Everybody who reads this column should know by now that I am 72 years old and sometimes wondering why I’m still alive. I have lived a full life, not an ordinary full life but and extra-ordinary full life. If I wrote an autobiography realistically it would read like an unrealistic gossip column. I got married at 18, separated at 24. If I wrote the real reasons why you would pale from reading so never mind.
Why did I get married so young? Because I went to a Catholic school that taught me that girls were made for marriage. I believed them. So I met a man who was 10 years older than I, who wooed me well. I felt all sorts of flutters in my young body that I thought were the signs of true love. So I married him.
I remember realizing (while wrapping gifts one Christmas almost five years after we were married) that I did not love him anymore. There was no more passion, no more longing, no more thrills. I wanted to leave him but I stayed anyway because we had children and they were small. Did I want them to grow up without a father like I did? Then the answer was no. So I stayed longer and life continued but there was a deep base of unhappiness that I did not understand.
I finally left him and went to work.
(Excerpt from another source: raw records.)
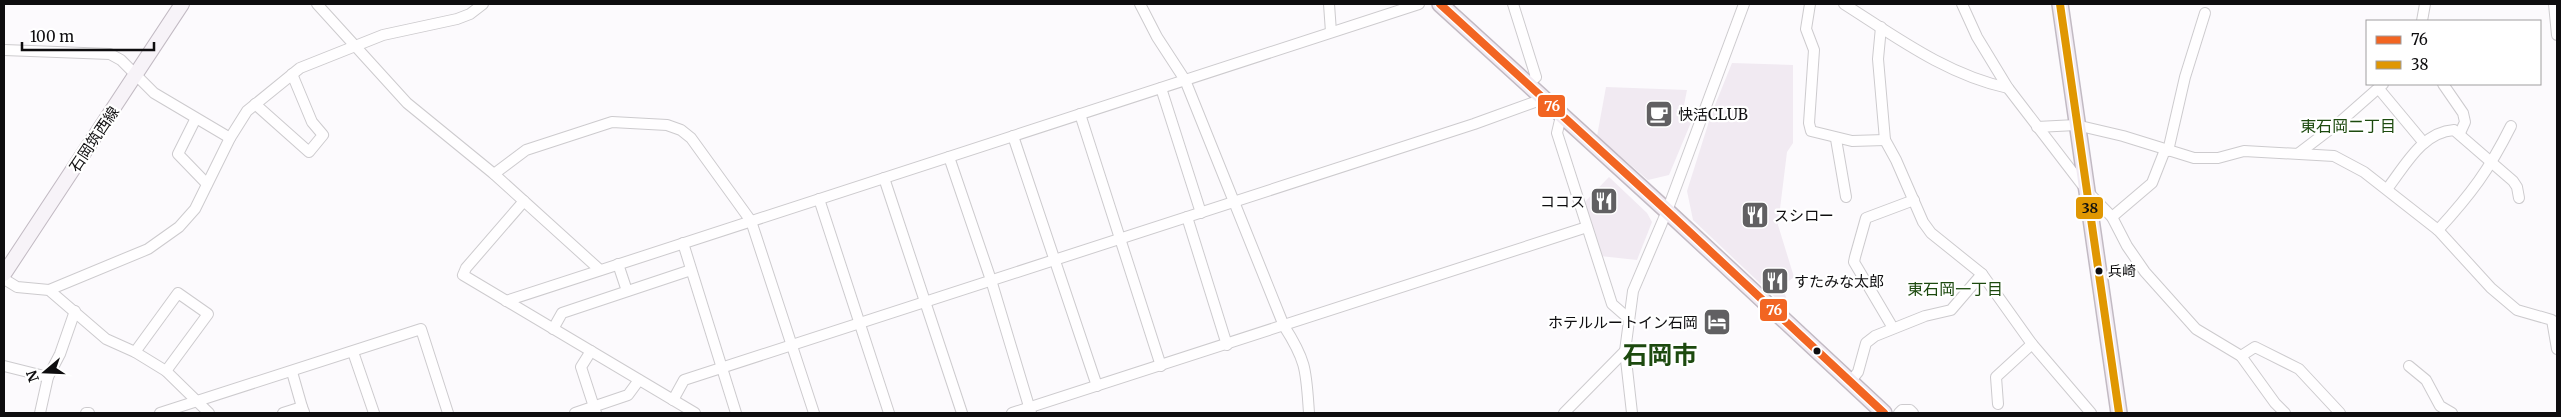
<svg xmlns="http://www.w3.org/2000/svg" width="2561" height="417" font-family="Merriweather,'Noto Sans JP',serif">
	<rect width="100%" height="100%" fill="#fcfafd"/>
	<g fill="#f1eaf2">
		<polygon points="1732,63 1793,65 1793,143 1787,152 1778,225 1794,277 1782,286 1787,300 1782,304 1693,220 1687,191 1711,115"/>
		<polygon points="1606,87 1687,90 1681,120 1692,120 1669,175 1648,180 1597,136"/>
		<polygon points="1609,177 1647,213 1652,222 1637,260 1600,256 1583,204"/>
	</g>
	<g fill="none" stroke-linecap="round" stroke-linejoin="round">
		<g stroke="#cdcbce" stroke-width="12">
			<g id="minor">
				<polyline points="317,4 407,103 494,174 600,270"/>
				<path d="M1140,4l17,33 28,43 99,246c23,36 22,45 25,87"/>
				<polyline points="1329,4 1331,32"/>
				<polyline points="1513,4 1536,77 1527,85"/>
				<polyline points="1810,4 1806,29 1814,50 1809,123 1811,131 1852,141 1885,140"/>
				<path d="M1844,4c52,33 103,71 164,84"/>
				<polyline points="1962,4 1977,37 2008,88 2087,191 2112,217 2127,246 2145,272 2196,329 2241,356 2275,403 2285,413"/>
				<polyline points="2554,4 2557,35"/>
				<polyline points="2422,21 2425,4"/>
				<polyline points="1881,27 1878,59 1885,140 1896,160 1923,222 1931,233 1982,274 2032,344 2091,413"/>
				<polyline points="4,50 110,54 121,60 154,93 230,138"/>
				<polyline points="2443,84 2463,113 2465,122 2460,133"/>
				<polyline points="1161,88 1201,213"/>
				<polyline points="2379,89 2424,143"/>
				<polyline points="255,104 309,152 323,135 312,122 292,74"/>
				<polyline points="1080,114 1161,366"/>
				<polyline points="1561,116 1557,133 1612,304 1628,318"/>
				<polyline points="195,120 178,154 207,184"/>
				<polyline points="2037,127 2076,125 2123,136 2194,158 2218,158 2244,151 2334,156 2364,172 2438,230 2491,288 2517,310 2552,320 2557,349"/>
				<polyline points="1013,136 1097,386"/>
				<polyline points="1836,139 1846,197"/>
				<polyline points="2168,151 2185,77 2205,13"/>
				<polyline points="2299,153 2341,121 2383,84"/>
				<polyline points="949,157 991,280 1031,413"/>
				<polyline points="494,174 526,150 612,122 667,125 681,130 691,138 751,221 814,413"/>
				<polyline points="884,178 962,413"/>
				<path d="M2387,189c18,-23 35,-57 67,-59l59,51 4,6 2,11"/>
				<polyline points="819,199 889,413"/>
				<polyline points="524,201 466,268 463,275 695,413"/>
				<polyline points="1187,217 1227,345"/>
				<polyline points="2112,217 2152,183 2165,150"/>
				<path d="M2438,230c33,-36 51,-60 73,-104"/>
				<polyline points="683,243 736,413"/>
				<polyline points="618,264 627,291"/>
				<polyline points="4,279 17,287 49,290 106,339 135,352 166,371 209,413"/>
				<polyline points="49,290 148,249 179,227 195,209 230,138 247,111 300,68 383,35 457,19 470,14 483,4"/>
				<polyline points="506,301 1419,4"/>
				<polyline points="1893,328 1854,262 1855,257 1866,218 1914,200"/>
				<polyline points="553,329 562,313 691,270"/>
				<polyline points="591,351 581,367 596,413"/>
				<polyline points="135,352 178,293 208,314 166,371"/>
				<polyline points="353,352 374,413"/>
				<polyline points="2241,356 2255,347 2299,369 2340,413"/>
				<polyline points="4,366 48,377"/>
				<polyline points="2409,366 2426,380 2440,406 2452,413"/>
				<polyline points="292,372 302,407"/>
				<polyline points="1850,382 1858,372 1866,343 1875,336 1925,316 1951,310 1982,274"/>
				<polyline points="673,400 684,380 1474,124 1543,99"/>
				<polyline points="1998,404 1996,377 2032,344"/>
				<polyline points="40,413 48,377 60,354 75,311"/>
				<polyline points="86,413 89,413"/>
				<polyline points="160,413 421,329 448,413"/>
				<polyline points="283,413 302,407 304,412"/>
				<polyline points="575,413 628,395 639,380"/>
				<polyline points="1012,413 1587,227"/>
				<polyline points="1564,413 1625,351"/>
				<polyline points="1632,413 1625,351 1633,291 1667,211 1744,4"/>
				<polyline points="1899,413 1902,410 1910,410 1913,413"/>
			</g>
		</g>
		<g stroke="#c2bac3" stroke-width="16">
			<polyline id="major" points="4,274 182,4"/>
		</g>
		<g stroke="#c2bac3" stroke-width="18">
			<g id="highway">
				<polyline points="1440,4 1667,211 1884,413"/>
				<polyline points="2060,4 2119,413"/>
			</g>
		</g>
		<use href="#minor" stroke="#fffeff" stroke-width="10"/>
		<use href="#major" stroke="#f7f3f8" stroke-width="14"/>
		<use href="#highway" stroke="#f1ebf3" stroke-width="15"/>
		<g stroke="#fff" stroke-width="11">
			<polyline id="bus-1" points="1440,4 1667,211 1884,413"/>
		</g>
		<g stroke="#fff" stroke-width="11">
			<polyline id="bus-2" points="2060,4 2119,413"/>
		</g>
		<use href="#bus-1" stroke="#f26522" stroke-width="8"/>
		<use href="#bus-2" stroke="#e09702" stroke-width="8"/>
	</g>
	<defs>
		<g id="cafe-square" transform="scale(1.4375)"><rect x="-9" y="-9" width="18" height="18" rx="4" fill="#616062" stroke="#fff"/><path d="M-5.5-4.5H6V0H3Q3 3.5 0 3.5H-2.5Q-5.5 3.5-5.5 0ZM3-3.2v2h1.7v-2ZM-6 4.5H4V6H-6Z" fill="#fff"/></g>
		<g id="restaurant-square" transform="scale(1.4375)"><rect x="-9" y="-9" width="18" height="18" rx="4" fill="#616062" stroke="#fff"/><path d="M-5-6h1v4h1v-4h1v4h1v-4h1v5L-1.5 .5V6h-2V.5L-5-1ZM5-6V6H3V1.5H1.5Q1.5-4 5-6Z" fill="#fff"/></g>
		<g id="hotel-square" transform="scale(1.4375)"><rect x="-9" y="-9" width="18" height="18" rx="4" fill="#616062" stroke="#fff"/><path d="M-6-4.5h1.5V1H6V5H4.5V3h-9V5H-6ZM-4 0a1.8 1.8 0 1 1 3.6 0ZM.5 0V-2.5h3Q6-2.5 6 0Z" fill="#fff"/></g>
	</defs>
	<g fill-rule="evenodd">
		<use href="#cafe-square" x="1659" y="114"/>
		<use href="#restaurant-square" x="1604" y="201"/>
		<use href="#restaurant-square" x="1755" y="215"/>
		<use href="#restaurant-square" x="1775" y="281"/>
		<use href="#hotel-square" x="1717" y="322"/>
	</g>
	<g fill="#0e0d0f" stroke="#fff" stroke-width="2">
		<circle cx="2099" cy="271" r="4.5"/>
		<circle cx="1817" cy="351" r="4.5"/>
	</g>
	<g text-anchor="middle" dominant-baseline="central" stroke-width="4.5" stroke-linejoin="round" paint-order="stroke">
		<g font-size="14" fill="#0e0d0f" stroke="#fff" text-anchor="start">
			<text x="2108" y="271">兵崎</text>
		</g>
		<g font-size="15" fill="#0e0d0f" stroke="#fff" text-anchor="start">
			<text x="1678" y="114">快活CLUB</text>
			<text x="1585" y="201" text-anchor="end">ココス</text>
			<text x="1774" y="215">スシロー</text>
			<text x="1794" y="281">すたみな太郎</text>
			<text x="1698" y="322" text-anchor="end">ホテルルートイン石岡</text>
		</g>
		<g font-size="15" fill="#0e0d0f" stroke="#fff">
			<text transform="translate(94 139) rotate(-56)">石岡筑西線</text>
		</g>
		<g font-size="16" fill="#1d4a0f" stroke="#fff">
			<text x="2348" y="126">東石岡二丁目</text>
			<text x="1955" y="289">東石岡一丁目</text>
		</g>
		<g font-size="25" font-weight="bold" fill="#1d4a0f" stroke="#fff">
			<text x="1660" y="355">石岡市</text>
		</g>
	</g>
	<g stroke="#fff" stroke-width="2">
		<rect x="1537" y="94" width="29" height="24" rx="5" fill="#f26522"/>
		<rect x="2075" y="196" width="29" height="24" rx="5" fill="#e09702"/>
		<rect x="1759" y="298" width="29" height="24" rx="5" fill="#f26522"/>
	</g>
	<g font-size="14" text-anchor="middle" font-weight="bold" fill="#fff">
		<text x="1552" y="111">76</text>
		<text x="1774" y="315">76</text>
	</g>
	<g font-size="14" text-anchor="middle" font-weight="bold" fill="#111">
		<text x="2090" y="213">38</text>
	</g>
	<rect width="2561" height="417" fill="none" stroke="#0e0d0f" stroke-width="10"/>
	<rect x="2366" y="20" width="175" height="65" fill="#ffffff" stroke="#9f9e9f"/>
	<rect x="2376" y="36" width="25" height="8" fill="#f26522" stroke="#9f9e9f"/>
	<text x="2411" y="45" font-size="15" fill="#0e0d0f">76</text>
	<rect x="2376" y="61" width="25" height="8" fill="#e09702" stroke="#9f9e9f"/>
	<text x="2411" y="70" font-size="15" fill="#0e0d0f">38</text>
	<g transform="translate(45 372) rotate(251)" stroke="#ffffff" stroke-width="4" paint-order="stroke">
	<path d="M0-4L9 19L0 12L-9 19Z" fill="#0e0d0f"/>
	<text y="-8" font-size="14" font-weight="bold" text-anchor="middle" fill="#0e0d0f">N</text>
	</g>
	<path d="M22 42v8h132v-8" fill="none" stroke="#0e0d0f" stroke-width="2.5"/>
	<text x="30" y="42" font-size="15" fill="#0e0d0f" stroke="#ffffff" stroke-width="4" paint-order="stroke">100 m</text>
</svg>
Then I started dating again and fell in love again — the passion, the flutters, the ups and downs, those to me were the symbols of being in love and how deeply was measured by the intensity of those emotions. I lived with him but when I was 33 we broke up again. The lesson I learned — or so I thought — was that getting married and living together were the same thing and both did not work for me. That was almost 40 years ago. But now I sit on my porch and take my life apart or deconstruct as the modernists like to say.
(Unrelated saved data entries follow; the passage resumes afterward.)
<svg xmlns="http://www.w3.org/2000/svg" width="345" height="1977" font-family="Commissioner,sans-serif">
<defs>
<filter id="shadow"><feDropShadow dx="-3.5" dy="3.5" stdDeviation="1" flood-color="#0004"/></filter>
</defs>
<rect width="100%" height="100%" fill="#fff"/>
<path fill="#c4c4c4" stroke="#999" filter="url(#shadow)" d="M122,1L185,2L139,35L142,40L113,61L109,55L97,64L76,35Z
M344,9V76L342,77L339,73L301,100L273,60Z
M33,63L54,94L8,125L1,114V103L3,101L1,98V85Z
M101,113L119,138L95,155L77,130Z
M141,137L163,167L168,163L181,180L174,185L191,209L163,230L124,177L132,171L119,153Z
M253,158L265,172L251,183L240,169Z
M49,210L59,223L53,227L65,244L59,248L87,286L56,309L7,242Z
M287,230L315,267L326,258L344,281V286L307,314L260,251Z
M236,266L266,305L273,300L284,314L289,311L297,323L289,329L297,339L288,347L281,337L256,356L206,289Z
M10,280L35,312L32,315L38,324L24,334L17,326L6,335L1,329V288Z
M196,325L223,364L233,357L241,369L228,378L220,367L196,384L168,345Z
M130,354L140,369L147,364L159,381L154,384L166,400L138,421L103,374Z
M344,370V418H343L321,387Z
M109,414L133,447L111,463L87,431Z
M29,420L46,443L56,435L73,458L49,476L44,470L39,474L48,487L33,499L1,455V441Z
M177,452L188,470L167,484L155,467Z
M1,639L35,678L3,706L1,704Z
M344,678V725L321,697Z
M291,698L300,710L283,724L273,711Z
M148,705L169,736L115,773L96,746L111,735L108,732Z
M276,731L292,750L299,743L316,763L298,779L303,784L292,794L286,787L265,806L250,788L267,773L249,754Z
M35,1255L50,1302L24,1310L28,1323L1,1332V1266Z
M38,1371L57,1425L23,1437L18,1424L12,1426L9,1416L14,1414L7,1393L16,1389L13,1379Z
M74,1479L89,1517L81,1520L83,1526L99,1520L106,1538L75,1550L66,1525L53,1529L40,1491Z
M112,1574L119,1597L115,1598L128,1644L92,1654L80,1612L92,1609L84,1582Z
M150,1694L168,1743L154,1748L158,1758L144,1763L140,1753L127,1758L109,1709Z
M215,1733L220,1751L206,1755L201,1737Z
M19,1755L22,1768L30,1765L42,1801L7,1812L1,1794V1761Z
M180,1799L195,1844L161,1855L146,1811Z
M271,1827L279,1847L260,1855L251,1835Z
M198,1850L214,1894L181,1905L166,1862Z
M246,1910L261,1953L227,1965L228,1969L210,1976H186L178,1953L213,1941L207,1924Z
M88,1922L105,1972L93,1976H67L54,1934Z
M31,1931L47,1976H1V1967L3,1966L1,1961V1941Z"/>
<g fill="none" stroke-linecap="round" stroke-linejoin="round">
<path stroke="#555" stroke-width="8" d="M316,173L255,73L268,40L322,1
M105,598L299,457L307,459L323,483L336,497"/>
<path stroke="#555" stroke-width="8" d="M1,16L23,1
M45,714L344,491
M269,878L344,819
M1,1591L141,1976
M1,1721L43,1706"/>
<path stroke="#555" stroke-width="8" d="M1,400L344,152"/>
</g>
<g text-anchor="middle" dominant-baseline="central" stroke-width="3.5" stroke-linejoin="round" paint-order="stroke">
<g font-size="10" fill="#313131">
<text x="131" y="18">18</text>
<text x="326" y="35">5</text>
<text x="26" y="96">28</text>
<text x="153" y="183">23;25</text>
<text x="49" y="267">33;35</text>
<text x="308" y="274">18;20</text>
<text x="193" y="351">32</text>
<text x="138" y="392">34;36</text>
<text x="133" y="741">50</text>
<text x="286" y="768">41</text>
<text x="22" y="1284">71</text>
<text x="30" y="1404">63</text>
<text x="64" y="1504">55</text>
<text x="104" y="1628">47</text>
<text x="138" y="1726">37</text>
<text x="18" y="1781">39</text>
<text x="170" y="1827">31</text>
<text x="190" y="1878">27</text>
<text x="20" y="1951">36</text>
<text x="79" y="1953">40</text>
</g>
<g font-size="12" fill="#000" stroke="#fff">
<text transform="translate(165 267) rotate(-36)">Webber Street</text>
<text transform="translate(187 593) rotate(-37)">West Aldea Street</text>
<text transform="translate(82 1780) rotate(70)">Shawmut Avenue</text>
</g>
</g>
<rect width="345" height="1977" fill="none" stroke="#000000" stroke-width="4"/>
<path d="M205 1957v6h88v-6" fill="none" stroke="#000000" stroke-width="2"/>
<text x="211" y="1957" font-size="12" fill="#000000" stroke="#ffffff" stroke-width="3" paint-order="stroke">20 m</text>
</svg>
Now I realize that I made all those mistakes because of a weakness in the Catholic teaching tradition. Remember the seven deadly sins? They were pride, gluttony, greed, sloth, wrath, envy, lust. They mentioned lust in school but did not tell us what it was. They did not teach us or at least they did not teach me that the feelings that songs, movies, whatever called falling in love was really better stated as falling in lust.
Around 30 years ago Time magazine ran a cover story on love. I kept that for a long time until it got lost. Basically it said that when we meet someone attractive our hormones work overtime and our brain produces all sorts of things that we call “falling in love.” This upsurge of hormones and serotonin and some other potions that our body naturally produces when we are sexually drawn to a person continues for around two-and-a-half years. After that we go into an affectionate period, when we still feel some kind of passion once in a while, thanks to serotonin. This period lasts approximately four years. Then you’re on your own. No more natural human juices running. No more heartbeats skipping. No more passion except maybe when you’re both drunk.
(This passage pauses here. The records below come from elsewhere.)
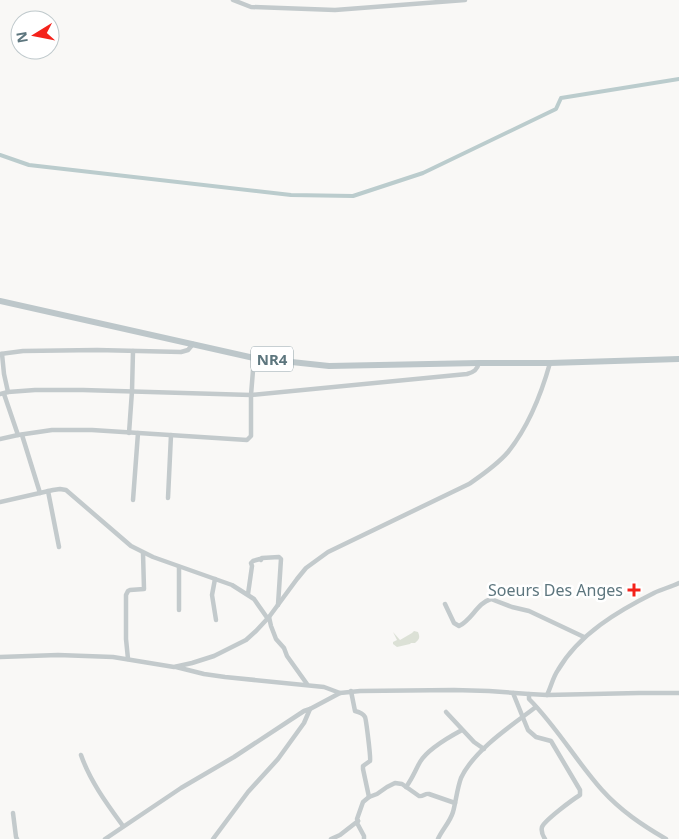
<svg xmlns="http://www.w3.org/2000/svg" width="679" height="839" viewBox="0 0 679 839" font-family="'Noto Sans',sans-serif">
	<rect width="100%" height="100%" fill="#f9f8f6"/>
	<!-- green -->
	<path fill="#dce1d6" d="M414,631L418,632C420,637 420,639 415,643H411L410,644L397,647L393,644V642L397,640L393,632L400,640L412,633Z"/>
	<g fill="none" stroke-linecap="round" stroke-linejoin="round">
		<!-- canal -->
		<polyline stroke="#bbcccd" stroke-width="4" points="0,155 29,165 291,195 353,196 423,173 556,109 561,98 679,79"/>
		<!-- minor -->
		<g stroke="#c3cacc" stroke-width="4.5">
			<polyline points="233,0 251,7 335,10 465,0"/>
			<polyline points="0,354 23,351 97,350 181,352 188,350 193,344"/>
			<polyline points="2,354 4,374 8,392"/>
			<path d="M0,394L8,392L35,390H83L251,395L467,374C474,372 477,370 479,363"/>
			<polyline points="4,394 18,435 52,430 92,430 247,440 251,436 251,395 254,358"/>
			<polyline points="129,433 132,391 133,351"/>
			<polyline points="22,435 40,493"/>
			<polyline points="0,439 18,435"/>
			<polyline points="48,491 59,547"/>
			<polyline points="168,498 171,435"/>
			<polyline points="133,500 138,433"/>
			<polyline points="0,502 53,490 60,489 66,490 131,546 153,557 232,585 254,599 268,619"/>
			<polyline points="215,579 212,595 216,620"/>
			<polyline points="248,594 252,566 251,563 253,561 260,559 261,560 262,558 279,557 281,559 278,605"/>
			<path d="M445,604L454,623L459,626C472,620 477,603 491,599L512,607L529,611L584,637"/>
			<polyline points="179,610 179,567"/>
			<polyline points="269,617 271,626 276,639 284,648 287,656 307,684"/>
			<path d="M0,657L58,655L113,657L174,667L192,663L214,656L246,640L256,631L269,617L297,579L306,568L328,552L469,484C482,475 497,465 508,452C529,426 541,395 550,363"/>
			<polyline points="128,659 126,639 126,595 128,591 130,590 144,589 143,553"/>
			<polyline points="176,667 204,674 225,677 324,687 340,693"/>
			<path d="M351,691L355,711C359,712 363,713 365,717C366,719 371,758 370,761L363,766V769L369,797"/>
			<path d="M513,693L528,730L536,737L551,741L580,790V795C572,800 545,820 542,827C541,831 543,836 545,839"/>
			<path d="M529,694V699C557,727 576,761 602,790C621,811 642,825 666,839"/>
			<path d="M547,695C551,687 553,677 558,670C579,634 618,611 654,593C662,589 671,587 679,583"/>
			<polyline points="446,712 474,742 484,749"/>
			<path d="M81,755C90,781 107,804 123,826"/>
			<path d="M406,787C412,779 415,771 420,762C427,750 449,737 462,730"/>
			<polyline points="13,813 16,837 17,839"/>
			<polyline points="105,839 181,788 234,757 304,711 310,709"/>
			<polyline points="213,839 248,792 278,759 304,723 310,709 340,693 360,691 454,690 489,691 529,694 547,695 639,693 679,693"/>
			<polyline points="331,839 340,835 358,821"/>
			<path d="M364,839V836L357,823L358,821L357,819L363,802L369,797L377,794L387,787L395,783L402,784L419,796C423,797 425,793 429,794L455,803"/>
			<path d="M438,839C442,830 450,822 453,812C456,801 457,789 461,778C474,750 512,725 536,707"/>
		</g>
		<!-- highway -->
		<polyline stroke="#bdc7ca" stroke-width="6" points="0,301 254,358 329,366 479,363 550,363 679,359"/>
	</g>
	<!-- markers -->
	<path fill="#f4221b" stroke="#fff" stroke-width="2" d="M631.5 582.5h5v5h5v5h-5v5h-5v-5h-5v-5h5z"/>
	<g text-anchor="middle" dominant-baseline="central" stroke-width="5" stroke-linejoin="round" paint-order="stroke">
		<!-- shield labels -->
		<rect fill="#fff" stroke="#8e9fa5" stroke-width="1" x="251" y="346.5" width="42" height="25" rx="4"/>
		<g font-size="15" font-weight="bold" fill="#5d767e">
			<text x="272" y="359">NR4</text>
		</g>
		<!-- poi labels -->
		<g font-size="16" fill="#5d767e" stroke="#fff" text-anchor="end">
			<text x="623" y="590">Soeurs Des Anges</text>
		</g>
	</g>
	<!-- north arrow -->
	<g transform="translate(35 35) rotate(260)"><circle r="24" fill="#ffffff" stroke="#bec8cb"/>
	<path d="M0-4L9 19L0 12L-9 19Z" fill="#f4221b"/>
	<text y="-8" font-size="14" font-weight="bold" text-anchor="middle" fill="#5d767e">N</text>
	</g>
</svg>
Now I tend to believe in the power of lust for driving us into marriage. I will bet that 90 percent of married people married for the fulfillment of lust but they all thought they were falling in love. The 10 percent are arranged or forced or whatever marriages. But when the lust wears out and they stay together forever that’s when love comes in. Love is when you accept a person as he is, unconditionally, you put up with him and you stay with him as he accepts you unconditionally too and puts up with you and stays with you until death do you part.
Women are less lustful than men. Men can look at a girl in a mini skirt and get lustful after her on the spot. If she goes with him he can take her somewhere and quickly forget about it because his lust has passed. But the lady in the mini skirt is different. She had been eyeing him for a long time. She was also strongly lusting after him. Why else would she have agreed to go with him immediately? But when he doesn’t call afterwards, she feels used, abused. Maybe that’s when the other sin — wrath or anger — comes in.
Lust is more serious for women than for men because, since we were never taught what lust felt like, we interpreted it as romance. We have bought the falling-in-love myth hook, line and sinker. How do I know that? Because I’m already a wise old woman who looks at life from all angles and hopes to teach. After all I’m 72 and still alive. That should be good for something.